### Document excerpt:

I apologize for not looking at my cores before I wrote the last 2 e-mails.
All I said was an exercise in massaging bad data from a bad memory.
I got up from bed after sending those 2 e-mails and went out to the shop and
looked for "welds" for the "blocking plates". No such thing. The core sat
in the car with two tubes sticking up, but the fiinned tubes ran
horizontally, between two "end caps" that were vertical, so there was a tube
in each end cap - 1 for inlet, 1 for outlet. You guys all knew that - I had
just forgotten or failed to "understand" what I "saw".
Just to be sure, I ran a piece of safety wire down the shorter, bigger dia
tube and it went all the way to the bottom of the "end cap" with no blocking
plates. So, it is NOT serpentine.
Wish there was a way to delete those 2 e-mails from the server so you
wouldn't waste time reading them and wondering what kind of weird evap core
I was talking about.
David
----- Original Message ----- From: "David Carter" <dcarter@datarecall.net>
To: "Rotary motors in aircraft" <flyrotary@lancaironline.net>
Sent: Monday, September 06, 2004 10:43 PM
Subject: [FlyRotary] Re: Water pump problem
I just checked all my saved e-mails on A/C cores - and I find NONE where
someone reported he had cut one open and thoroughly examined the flow path
and details related thereto. This recent info indicates to me that the
plates "2 inches down from one pipe" must be to cause "serpentine flow",
i.e., block off maybe bottom 2/3 so liquid flows across one way only in
the
top third, then another blocking plate 2/3 down on the other side forces
the
liquid to reverse course and go back across in the opposite direction,
coming out UNDER the first blocking plate on that side, the being forced
down to reverse course through the bottom third. Then, when it comes out
of
bottom third of tubes on far side (from original inlet), it has to get
back
to the top "exit tube" on the far side - that must be what the "inside
tube"
is for - to go thru the blocking plate on that far side. Does this make
sense?
Now, having said that, I just found and reviewed a note I made last 17 Nov
03. I called the guy at www.frigidair.net and asked specifically about
"serpenine" or not? on the Caprice evap cores he makes and sells from the
web site. The website doc even has a column, which is blank, labeled
"Serpentine". That is what prompted my call to him, to confirm if there
is,
or is not, serpentine flow. He said they were just like a radiator - all
the stuff goes in on one side and flows across all the tubes in one
direction to the other side and out.
- Now, he is an "aftermarket"mfr of "OEM" cores. Thus, the cores
"should" be same as OEM, the stuff we are taking out of cars.
- Base on this latest report that there is a "blocking plate", I no
longer believe the guy's info. Either he doesn't know how his stuff is
made
or he is not making it the way GM/Harrison made them.

(Collection entries)
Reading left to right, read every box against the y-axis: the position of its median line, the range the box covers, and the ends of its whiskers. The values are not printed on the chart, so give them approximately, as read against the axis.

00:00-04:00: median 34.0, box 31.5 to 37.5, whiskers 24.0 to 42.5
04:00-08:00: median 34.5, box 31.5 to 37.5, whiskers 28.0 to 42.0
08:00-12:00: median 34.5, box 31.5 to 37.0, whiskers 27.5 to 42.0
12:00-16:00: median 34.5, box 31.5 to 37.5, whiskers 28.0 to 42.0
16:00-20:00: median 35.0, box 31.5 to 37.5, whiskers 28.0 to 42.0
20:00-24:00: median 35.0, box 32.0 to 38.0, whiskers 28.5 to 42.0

### Complete the following:
A – Translate this sentence from the email about evaporator cores into Spanish: "All I said was an exercise in massaging bad data from a bad memory."
B – In the email about evaporator cores, transcribe the passage from "All I said was" to "was talking about." word for word.
The listing has nothing to do with the email.

### Task results:
A – Todo lo que dije fue un ejercicio de maquillar datos erróneos sacados de una mala memoria.

B –
All I said was an exercise in massaging bad data from a bad memory.
I got up from bed after sending those 2 e-mails and went out to the shop and
looked for "welds" for the "blocking plates". No such thing. The core sat
in the car with two tubes sticking up, but the fiinned tubes ran
horizontally, between two "end caps" that were vertical, so there was a tube
in each end cap - 1 for inlet, 1 for outlet. You guys all knew that - I had
just forgotten or failed to "understand" what I "saw".
Just to be sure, I ran a piece of safety wire down the shorter, bigger dia
tube and it went all the way to the bottom of the "end cap" with no blocking
plates. So, it is NOT serpentine.
Wish there was a way to delete those 2 e-mails from the server so you
wouldn't waste time reading them and wondering what kind of weird evap core
I was talking about.